Listing 9. Identify the context of the VALID-ISBN extension function
Iimport javax.xml.namespace.qname;import javax.xml.xpath.*;p ublic class Isbnfunctioncontext implements Xpathfunctionresolver {  private static final QName name    = new QName ("Http://www.example.org/books", " VALID-ISBN ");  Public xpathfunction resolvefunction (QName name, int arity) {      if (name.equals (isbnfunctioncontext.name) && arity = = 1) {          return new isbnvalidator ();      }      return null;}  }

Because an extension function must have a namespace, it must be used when evaluating an expression that contains an extension function NamespaceResolver , even if the queried document does not use any namespaces. Because XPathFunctionResolver , XPathFunction and NamespaceResolver are interfaces, they can be placed in all classes if they are convenient.

Back to top of page

Conclusion

Writing queries in declarative languages such as SQL and XPath is much easier than using imperative languages such as Java and C. However, it is much easier to write complex logic in a Turing-complete language such as Java and C than in declarative languages such as SQL and XPath. Fortunately, you can combine the two by using Java Database Connectivity (JDBC) and javax.xml.xpath such APIs. As more and more data in the World Turns to XML, it javax.xml.xpath java.sql becomes more and more important.

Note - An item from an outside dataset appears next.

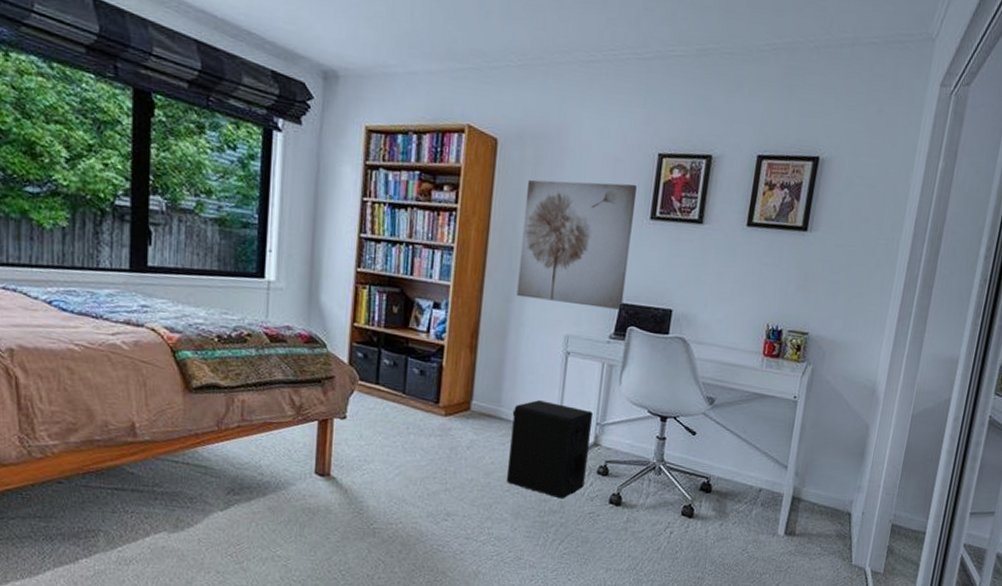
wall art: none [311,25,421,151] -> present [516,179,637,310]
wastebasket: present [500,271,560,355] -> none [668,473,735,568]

The XPath API for the Java language

Contact Us

The content source of this page is from Internet, which doesn't represent Alibaba Cloud's opinion; products and services mentioned on that page don't have any relationship with Alibaba Cloud. If the content of the page makes you feel confusing, please write us an email, we will handle the problem within 5 days after receiving your email.

If you find any instances of plagiarism from the community, please send an email to: info-contact@alibabacloud.com and provide relevant evidence. A staff member will contact you within 5 working days.

A Free Trial That Lets You Build Big!

Start building with 50+ products and up to 12 months usage for Elastic Compute Service

  • Sales Support

    1 on 1 presale consultation

  • After-Sales Support

    24/7 Technical Support 6 Free Tickets per Quarter Faster Response

  • Alibaba Cloud offers highly flexible support services tailored to meet your exact needs.